[Dataset entries]
_ _ _ _

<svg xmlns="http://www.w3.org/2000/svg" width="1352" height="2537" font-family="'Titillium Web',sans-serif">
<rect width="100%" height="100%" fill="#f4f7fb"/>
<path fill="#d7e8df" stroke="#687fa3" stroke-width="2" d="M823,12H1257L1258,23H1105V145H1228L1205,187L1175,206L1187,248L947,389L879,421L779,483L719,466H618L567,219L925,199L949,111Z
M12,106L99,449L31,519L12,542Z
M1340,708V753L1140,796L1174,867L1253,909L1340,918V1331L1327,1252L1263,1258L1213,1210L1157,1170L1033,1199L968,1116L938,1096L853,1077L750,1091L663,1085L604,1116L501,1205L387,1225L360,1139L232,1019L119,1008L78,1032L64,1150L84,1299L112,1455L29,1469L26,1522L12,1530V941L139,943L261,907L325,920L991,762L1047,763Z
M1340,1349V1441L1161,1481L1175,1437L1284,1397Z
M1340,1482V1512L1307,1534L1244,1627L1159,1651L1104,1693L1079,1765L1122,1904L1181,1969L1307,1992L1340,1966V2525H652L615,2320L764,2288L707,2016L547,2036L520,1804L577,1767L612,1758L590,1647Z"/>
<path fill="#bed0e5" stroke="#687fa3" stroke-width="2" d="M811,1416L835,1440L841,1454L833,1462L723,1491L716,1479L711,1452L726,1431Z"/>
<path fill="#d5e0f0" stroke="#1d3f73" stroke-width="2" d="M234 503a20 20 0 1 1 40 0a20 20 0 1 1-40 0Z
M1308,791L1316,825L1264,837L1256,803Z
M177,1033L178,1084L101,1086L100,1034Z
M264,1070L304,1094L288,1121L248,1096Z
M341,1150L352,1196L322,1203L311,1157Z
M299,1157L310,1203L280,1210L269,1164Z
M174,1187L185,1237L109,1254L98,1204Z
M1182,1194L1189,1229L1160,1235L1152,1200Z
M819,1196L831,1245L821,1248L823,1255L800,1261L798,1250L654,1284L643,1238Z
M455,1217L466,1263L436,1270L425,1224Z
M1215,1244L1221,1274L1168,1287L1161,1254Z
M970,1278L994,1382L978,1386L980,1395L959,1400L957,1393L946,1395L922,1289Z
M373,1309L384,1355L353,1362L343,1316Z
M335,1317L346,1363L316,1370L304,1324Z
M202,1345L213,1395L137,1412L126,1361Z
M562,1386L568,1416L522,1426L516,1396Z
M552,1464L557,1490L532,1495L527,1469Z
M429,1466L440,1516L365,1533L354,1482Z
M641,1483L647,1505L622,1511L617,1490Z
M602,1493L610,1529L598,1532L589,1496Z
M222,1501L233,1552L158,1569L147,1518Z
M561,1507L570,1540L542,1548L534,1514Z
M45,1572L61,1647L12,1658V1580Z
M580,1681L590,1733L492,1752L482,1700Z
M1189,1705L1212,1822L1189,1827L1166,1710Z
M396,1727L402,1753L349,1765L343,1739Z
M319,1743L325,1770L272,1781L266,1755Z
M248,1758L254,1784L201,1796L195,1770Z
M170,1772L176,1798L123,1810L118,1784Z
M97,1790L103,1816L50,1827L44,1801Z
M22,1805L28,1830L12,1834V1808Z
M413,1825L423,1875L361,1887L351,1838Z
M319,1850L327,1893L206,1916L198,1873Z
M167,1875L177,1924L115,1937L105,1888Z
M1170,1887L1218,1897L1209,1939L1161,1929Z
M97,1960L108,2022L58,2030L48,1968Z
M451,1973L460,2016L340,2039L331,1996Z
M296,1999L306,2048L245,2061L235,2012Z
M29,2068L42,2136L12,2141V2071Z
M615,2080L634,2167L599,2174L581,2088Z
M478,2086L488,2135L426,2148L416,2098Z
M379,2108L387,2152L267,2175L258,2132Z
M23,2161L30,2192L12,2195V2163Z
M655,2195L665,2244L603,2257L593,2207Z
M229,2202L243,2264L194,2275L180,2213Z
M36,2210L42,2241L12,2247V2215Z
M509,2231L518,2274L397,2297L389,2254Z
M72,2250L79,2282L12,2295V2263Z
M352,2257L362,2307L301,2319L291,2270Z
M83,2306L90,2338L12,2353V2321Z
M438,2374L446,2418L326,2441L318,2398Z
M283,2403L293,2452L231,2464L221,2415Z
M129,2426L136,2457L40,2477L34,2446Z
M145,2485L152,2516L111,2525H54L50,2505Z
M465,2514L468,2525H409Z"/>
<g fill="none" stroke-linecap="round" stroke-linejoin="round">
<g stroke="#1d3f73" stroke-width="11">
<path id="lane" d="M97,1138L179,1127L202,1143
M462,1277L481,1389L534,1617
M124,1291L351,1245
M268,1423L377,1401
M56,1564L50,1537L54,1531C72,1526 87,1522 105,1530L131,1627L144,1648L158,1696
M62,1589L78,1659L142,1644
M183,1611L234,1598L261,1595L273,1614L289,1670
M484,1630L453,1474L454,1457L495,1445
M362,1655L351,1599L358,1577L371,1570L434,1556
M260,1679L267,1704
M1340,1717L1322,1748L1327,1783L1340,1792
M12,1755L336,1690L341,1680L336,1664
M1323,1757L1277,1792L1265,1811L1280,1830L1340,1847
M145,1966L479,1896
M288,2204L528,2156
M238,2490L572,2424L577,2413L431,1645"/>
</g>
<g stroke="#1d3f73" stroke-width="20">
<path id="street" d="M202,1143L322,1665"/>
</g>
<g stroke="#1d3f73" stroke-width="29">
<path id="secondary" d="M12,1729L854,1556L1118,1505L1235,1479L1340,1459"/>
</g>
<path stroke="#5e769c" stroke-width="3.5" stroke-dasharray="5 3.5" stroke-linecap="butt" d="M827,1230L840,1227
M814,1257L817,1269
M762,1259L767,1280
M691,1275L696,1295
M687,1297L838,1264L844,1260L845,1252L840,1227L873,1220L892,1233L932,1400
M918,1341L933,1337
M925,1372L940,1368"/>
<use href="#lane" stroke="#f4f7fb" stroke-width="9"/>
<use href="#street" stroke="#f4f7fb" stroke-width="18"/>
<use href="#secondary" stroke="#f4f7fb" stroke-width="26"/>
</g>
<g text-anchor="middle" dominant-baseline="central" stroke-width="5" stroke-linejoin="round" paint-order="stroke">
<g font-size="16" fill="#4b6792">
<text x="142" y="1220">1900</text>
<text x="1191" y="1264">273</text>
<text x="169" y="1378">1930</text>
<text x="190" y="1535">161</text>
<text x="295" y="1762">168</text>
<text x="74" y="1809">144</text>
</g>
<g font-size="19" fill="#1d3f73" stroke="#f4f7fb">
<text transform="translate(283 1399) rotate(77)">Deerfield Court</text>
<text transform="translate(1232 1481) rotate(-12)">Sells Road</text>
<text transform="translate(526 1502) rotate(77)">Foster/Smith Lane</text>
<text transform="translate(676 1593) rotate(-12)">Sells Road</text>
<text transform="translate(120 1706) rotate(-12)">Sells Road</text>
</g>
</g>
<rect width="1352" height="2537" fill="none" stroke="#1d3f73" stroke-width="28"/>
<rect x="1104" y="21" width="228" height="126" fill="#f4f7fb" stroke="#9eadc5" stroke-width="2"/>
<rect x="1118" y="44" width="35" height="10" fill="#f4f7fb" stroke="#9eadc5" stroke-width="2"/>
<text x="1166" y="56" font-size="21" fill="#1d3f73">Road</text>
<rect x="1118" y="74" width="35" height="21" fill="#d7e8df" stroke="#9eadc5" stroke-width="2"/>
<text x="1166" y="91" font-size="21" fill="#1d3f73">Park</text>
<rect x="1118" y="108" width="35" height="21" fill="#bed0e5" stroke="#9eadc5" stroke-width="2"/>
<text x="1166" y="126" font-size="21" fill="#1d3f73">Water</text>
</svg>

_ _ _ _

# What you need to do:
Using the records above as the source, restate each line verbatim.

# Answer to this exercise:
<svg xmlns="http://www.w3.org/2000/svg" width="1352" height="2537" font-family="'Titillium Web',sans-serif">
<rect width="100%" height="100%" fill="#f4f7fb"/>
<path fill="#d7e8df" stroke="#687fa3" stroke-width="2" d="M823,12H1257L1258,23H1105V145H1228L1205,187L1175,206L1187,248L947,389L879,421L779,483L719,466H618L567,219L925,199L949,111Z
M12,106L99,449L31,519L12,542Z
M1340,708V753L1140,796L1174,867L1253,909L1340,918V1331L1327,1252L1263,1258L1213,1210L1157,1170L1033,1199L968,1116L938,1096L853,1077L750,1091L663,1085L604,1116L501,1205L387,1225L360,1139L232,1019L119,1008L78,1032L64,1150L84,1299L112,1455L29,1469L26,1522L12,1530V941L139,943L261,907L325,920L991,762L1047,763Z
M1340,1349V1441L1161,1481L1175,1437L1284,1397Z
M1340,1482V1512L1307,1534L1244,1627L1159,1651L1104,1693L1079,1765L1122,1904L1181,1969L1307,1992L1340,1966V2525H652L615,2320L764,2288L707,2016L547,2036L520,1804L577,1767L612,1758L590,1647Z"/>
<path fill="#bed0e5" stroke="#687fa3" stroke-width="2" d="M811,1416L835,1440L841,1454L833,1462L723,1491L716,1479L711,1452L726,1431Z"/>
<path fill="#d5e0f0" stroke="#1d3f73" stroke-width="2" d="M234 503a20 20 0 1 1 40 0a20 20 0 1 1-40 0Z
M1308,791L1316,825L1264,837L1256,803Z
M177,1033L178,1084L101,1086L100,1034Z
M264,1070L304,1094L288,1121L248,1096Z
M341,1150L352,1196L322,1203L311,1157Z
M299,1157L310,1203L280,1210L269,1164Z
M174,1187L185,1237L109,1254L98,1204Z
M1182,1194L1189,1229L1160,1235L1152,1200Z
M819,1196L831,1245L821,1248L823,1255L800,1261L798,1250L654,1284L643,1238Z
M455,1217L466,1263L436,1270L425,1224Z
M1215,1244L1221,1274L1168,1287L1161,1254Z
M970,1278L994,1382L978,1386L980,1395L959,1400L957,1393L946,1395L922,1289Z
M373,1309L384,1355L353,1362L343,1316Z
M335,1317L346,1363L316,1370L304,1324Z
M202,1345L213,1395L137,1412L126,1361Z
M562,1386L568,1416L522,1426L516,1396Z
M552,1464L557,1490L532,1495L527,1469Z
M429,1466L440,1516L365,1533L354,1482Z
M641,1483L647,1505L622,1511L617,1490Z
M602,1493L610,1529L598,1532L589,1496Z
M222,1501L233,1552L158,1569L147,1518Z
M561,1507L570,1540L542,1548L534,1514Z
M45,1572L61,1647L12,1658V1580Z
M580,1681L590,1733L492,1752L482,1700Z
M1189,1705L1212,1822L1189,1827L1166,1710Z
M396,1727L402,1753L349,1765L343,1739Z
M319,1743L325,1770L272,1781L266,1755Z
M248,1758L254,1784L201,1796L195,1770Z
M170,1772L176,1798L123,1810L118,1784Z
M97,1790L103,1816L50,1827L44,1801Z
M22,1805L28,1830L12,1834V1808Z
M413,1825L423,1875L361,1887L351,1838Z
M319,1850L327,1893L206,1916L198,1873Z
M167,1875L177,1924L115,1937L105,1888Z
M1170,1887L1218,1897L1209,1939L1161,1929Z
M97,1960L108,2022L58,2030L48,1968Z
M451,1973L460,2016L340,2039L331,1996Z
M296,1999L306,2048L245,2061L235,2012Z
M29,2068L42,2136L12,2141V2071Z
M615,2080L634,2167L599,2174L581,2088Z
M478,2086L488,2135L426,2148L416,2098Z
M379,2108L387,2152L267,2175L258,2132Z
M23,2161L30,2192L12,2195V2163Z
M655,2195L665,2244L603,2257L593,2207Z
M229,2202L243,2264L194,2275L180,2213Z
M36,2210L42,2241L12,2247V2215Z
M509,2231L518,2274L397,2297L389,2254Z
M72,2250L79,2282L12,2295V2263Z
M352,2257L362,2307L301,2319L291,2270Z
M83,2306L90,2338L12,2353V2321Z
M438,2374L446,2418L326,2441L318,2398Z
M283,2403L293,2452L231,2464L221,2415Z
M129,2426L136,2457L40,2477L34,2446Z
M145,2485L152,2516L111,2525H54L50,2505Z
M465,2514L468,2525H409Z"/>
<g fill="none" stroke-linecap="round" stroke-linejoin="round">
<g stroke="#1d3f73" stroke-width="11">
<path id="lane" d="M97,1138L179,1127L202,1143
M462,1277L481,1389L534,1617
M124,1291L351,1245
M268,1423L377,1401
M56,1564L50,1537L54,1531C72,1526 87,1522 105,1530L131,1627L144,1648L158,1696
M62,1589L78,1659L142,1644
M183,1611L234,1598L261,1595L273,1614L289,1670
M484,1630L453,1474L454,1457L495,1445
M362,1655L351,1599L358,1577L371,1570L434,1556
M260,1679L267,1704
M1340,1717L1322,1748L1327,1783L1340,1792
M12,1755L336,1690L341,1680L336,1664
M1323,1757L1277,1792L1265,1811L1280,1830L1340,1847
M145,1966L479,1896
M288,2204L528,2156
M238,2490L572,2424L577,2413L431,1645"/>
</g>
<g stroke="#1d3f73" stroke-width="20">
<path id="street" d="M202,1143L322,1665"/>
</g>
<g stroke="#1d3f73" stroke-width="29">
<path id="secondary" d="M12,1729L854,1556L1118,1505L1235,1479L1340,1459"/>
</g>
<path stroke="#5e769c" stroke-width="3.5" stroke-dasharray="5 3.5" stroke-linecap="butt" d="M827,1230L840,1227
M814,1257L817,1269
M762,1259L767,1280
M691,1275L696,1295
M687,1297L838,1264L844,1260L845,1252L840,1227L873,1220L892,1233L932,1400
M918,1341L933,1337
M925,1372L940,1368"/>
<use href="#lane" stroke="#f4f7fb" stroke-width="9"/>
<use href="#street" stroke="#f4f7fb" stroke-width="18"/>
<use href="#secondary" stroke="#f4f7fb" stroke-width="26"/>
</g>
<g text-anchor="middle" dominant-baseline="central" stroke-width="5" stroke-linejoin="round" paint-order="stroke">
<g font-size="16" fill="#4b6792">
<text x="142" y="1220">1900</text>
<text x="1191" y="1264">273</text>
<text x="169" y="1378">1930</text>
<text x="190" y="1535">161</text>
<text x="295" y="1762">168</text>
<text x="74" y="1809">144</text>
</g>
<g font-size="19" fill="#1d3f73" stroke="#f4f7fb">
<text transform="translate(283 1399) rotate(77)">Deerfield Court</text>
<text transform="translate(1232 1481) rotate(-12)">Sells Road</text>
<text transform="translate(526 1502) rotate(77)">Foster/Smith Lane</text>
<text transform="translate(676 1593) rotate(-12)">Sells Road</text>
<text transform="translate(120 1706) rotate(-12)">Sells Road</text>
</g>
</g>
<rect width="1352" height="2537" fill="none" stroke="#1d3f73" stroke-width="28"/>
<rect x="1104" y="21" width="228" height="126" fill="#f4f7fb" stroke="#9eadc5" stroke-width="2"/>
<rect x="1118" y="44" width="35" height="10" fill="#f4f7fb" stroke="#9eadc5" stroke-width="2"/>
<text x="1166" y="56" font-size="21" fill="#1d3f73">Road</text>
<rect x="1118" y="74" width="35" height="21" fill="#d7e8df" stroke="#9eadc5" stroke-width="2"/>
<text x="1166" y="91" font-size="21" fill="#1d3f73">Park</text>
<rect x="1118" y="108" width="35" height="21" fill="#bed0e5" stroke="#9eadc5" stroke-width="2"/>
<text x="1166" y="126" font-size="21" fill="#1d3f73">Water</text>
</svg>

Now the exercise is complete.